Czerwona Planeta posiada dwa naturalne satelity: Fobosa i Deimosa. Fobos, większy z nich ma rozmiary rzędu 27 x 21 x 18 kilometrów i krąży w odległości zaledwie 6000 kilometrów od Marsa. Żaden inny księżyc w Układzie Słonecznym nie znajduje się tak blisko swojej planety. Z drugiej strony niewielkie rozmiary Fobosa sprawiają, że z powierzchni Marsa jest to tylko niezbyt imponujący głaz stosunkowo szybko przemieszczający się po niebie. Księżyc ten wschodzi na zachodnim horyzoncie, tylko po to, aby po 4 godzinach i 15 minutach schować się już za wschodnim. Wynika to z tego, że Fobos okrąża planetę szybciej niż ona rotuje wokół własnej osi.
Deimos, drugi z księżyców Marsa, jest od niego znacznie mniejszy. Mówimy w tym przypadku o rozmiarach rzędu 15 x 12 x 10 km. Niewielkie rozmiary, jak i nieregularny kształt księżyca od początku sprawiały, że naukowcy podejrzewali, iż tak naprawdę nie powstał on w pobliżu Marsa, a jest jedynie przechwyconą przez niego planetoida z Pasa Głównego. Deimos krąży wokół Marsa po niemal kołowej orbicie w odległości ok. 24 000 km od Marsa. Dzięki temu, w przeciwieństwie do swojego brata, porusza się po marsjańskim niebie ze wschodu na zachód. Księżyc ten posiada pokryty jest licznymi kraterami, z czego największe mają średnice rzędu 3 kilometrów. Nie zmienia to faktu, że z orbity Deimos wygląda na niezwykle gładki, za co akurat odpowiada gruba warstwa regolitu pokrywająca powierzchnię całego księżyca. O ile dotychczas mieliśmy względnie wyraźne zdjęcia Fobosa, to Deimos zawsze pozostawał gdzieś w tle.

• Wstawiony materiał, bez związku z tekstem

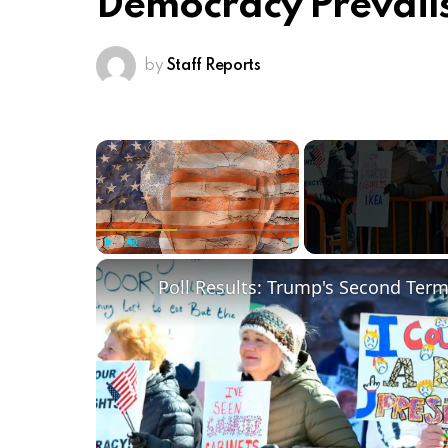
Democracy Prevails
by
Staff Reports
×
Play
Unmute
Fullscreen
Poll Results: Trump's Second Ter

Najlepsze zdjęcia Deimosa od niemal pół wieku
Pierwsza emiracka sonda marsjańska Al-Amal (Nadzieja) przeleciała ostatnio w odległości zaledwie 100 kilometrów od Deimosa i wykonała wprost rewelacyjne zdjęcia tego mało znanego obiektu. Geometria samego przelotu była na tyle ciekawa, że sonda była w stanie sfotografować Deimosa także na tle tarczy Marsa. Wcześniej jedynie sonda Viking 2 w 1977 roku wykonała lepsze zdjęcia zbliżając się do Deimosa na odległość zaledwie 30 kilometrów.

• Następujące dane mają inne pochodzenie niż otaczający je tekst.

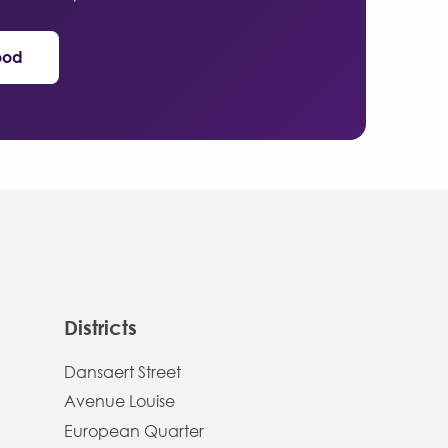
ood
Districts
Dansaert Street
Avenue Louise
European Quarter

Naukowcy analizujący zdjęcia i dane zebrane przez sondę Al-Amal publikując zdjęcia podzielili się z przedstawicielami mediów ciekawymi informacjami. Według nich zdjęcia wskazują, że Deimos – wbrew przypuszczeniom – nie jest planetoidą przechwyconą przez Marsa z Pasa Głównego, a faktycznie powstał w bezpośrednim otoczeniu Marsa. Jak na razie jednak nie wiadomo, czy jest on odłamkiem powstałym w procesie rozbicia większego marsjańskiego księżyca, czy też jest on tak naprawdę fragmentem Marsa wybitym z jego powierzchni w jakimś kataklizmie. Odpowiedzi na pytanie o pochodzenie Fobosa i Deimosa naukowcy będą szukać, dopiero gdy na Ziemię dotrą próbki materii z powierzchni Fobosa zebrane przez przygotowywaną dopiero japońską misję kosmiczną MMX (Martian Moon Explorer).